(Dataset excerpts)
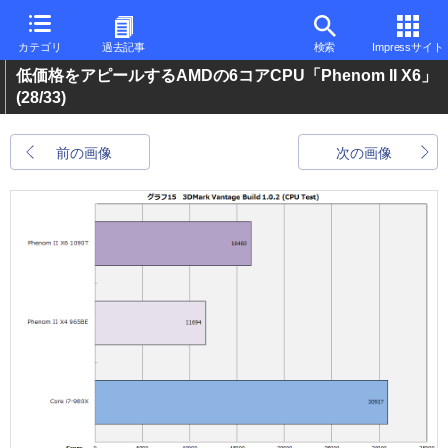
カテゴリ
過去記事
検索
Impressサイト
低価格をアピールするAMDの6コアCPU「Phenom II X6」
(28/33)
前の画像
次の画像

* * *

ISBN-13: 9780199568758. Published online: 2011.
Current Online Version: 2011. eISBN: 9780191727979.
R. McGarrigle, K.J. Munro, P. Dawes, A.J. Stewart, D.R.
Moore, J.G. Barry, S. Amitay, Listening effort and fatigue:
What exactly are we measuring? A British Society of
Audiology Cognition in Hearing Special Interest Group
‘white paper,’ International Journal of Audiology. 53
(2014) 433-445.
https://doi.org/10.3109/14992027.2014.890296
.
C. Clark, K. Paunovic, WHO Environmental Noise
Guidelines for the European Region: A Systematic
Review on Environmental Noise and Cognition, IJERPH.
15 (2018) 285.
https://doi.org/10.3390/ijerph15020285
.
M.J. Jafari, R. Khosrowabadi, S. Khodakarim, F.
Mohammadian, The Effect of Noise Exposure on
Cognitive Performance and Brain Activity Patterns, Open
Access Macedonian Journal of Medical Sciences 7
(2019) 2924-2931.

==

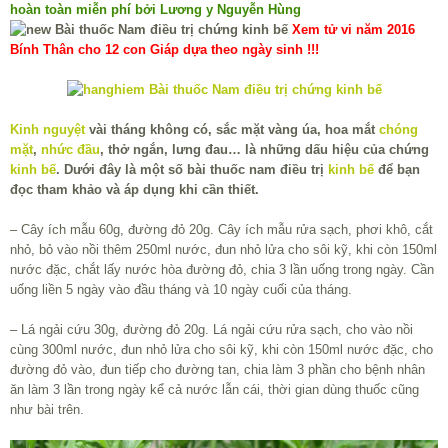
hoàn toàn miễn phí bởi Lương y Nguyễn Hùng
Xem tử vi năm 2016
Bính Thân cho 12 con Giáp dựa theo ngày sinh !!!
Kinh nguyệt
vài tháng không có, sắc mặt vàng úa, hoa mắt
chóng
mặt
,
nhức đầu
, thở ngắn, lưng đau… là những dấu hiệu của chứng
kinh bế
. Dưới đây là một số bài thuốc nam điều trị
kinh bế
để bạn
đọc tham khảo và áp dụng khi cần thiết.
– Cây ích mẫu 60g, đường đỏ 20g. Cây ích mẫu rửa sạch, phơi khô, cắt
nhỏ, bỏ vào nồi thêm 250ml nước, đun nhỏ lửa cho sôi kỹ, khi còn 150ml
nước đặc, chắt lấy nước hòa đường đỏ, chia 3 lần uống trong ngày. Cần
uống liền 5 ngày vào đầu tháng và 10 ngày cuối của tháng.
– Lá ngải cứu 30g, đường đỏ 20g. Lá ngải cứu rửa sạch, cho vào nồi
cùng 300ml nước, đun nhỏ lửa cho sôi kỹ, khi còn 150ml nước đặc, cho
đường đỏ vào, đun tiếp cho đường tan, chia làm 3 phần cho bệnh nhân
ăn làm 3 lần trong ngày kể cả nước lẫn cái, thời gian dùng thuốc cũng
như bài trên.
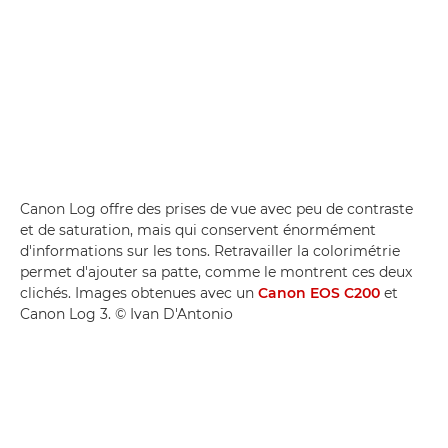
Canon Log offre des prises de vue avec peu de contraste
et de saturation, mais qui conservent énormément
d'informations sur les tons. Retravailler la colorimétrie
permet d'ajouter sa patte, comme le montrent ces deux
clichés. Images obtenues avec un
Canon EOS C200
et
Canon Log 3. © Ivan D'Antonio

▶ **WHAT THE TASK ASKS**:
Return only the part of the records above that opens with the line containing "Canon Log offre" and closes with the line containing "clichés. Images obtenues avec un", ends included.

▶ **RESPONSE TO THE EXERCISE**:
Canon Log offre des prises de vue avec peu de contraste
et de saturation, mais qui conservent énormément
d'informations sur les tons. Retravailler la colorimétrie
permet d'ajouter sa patte, comme le montrent ces deux
clichés. Images obtenues avec un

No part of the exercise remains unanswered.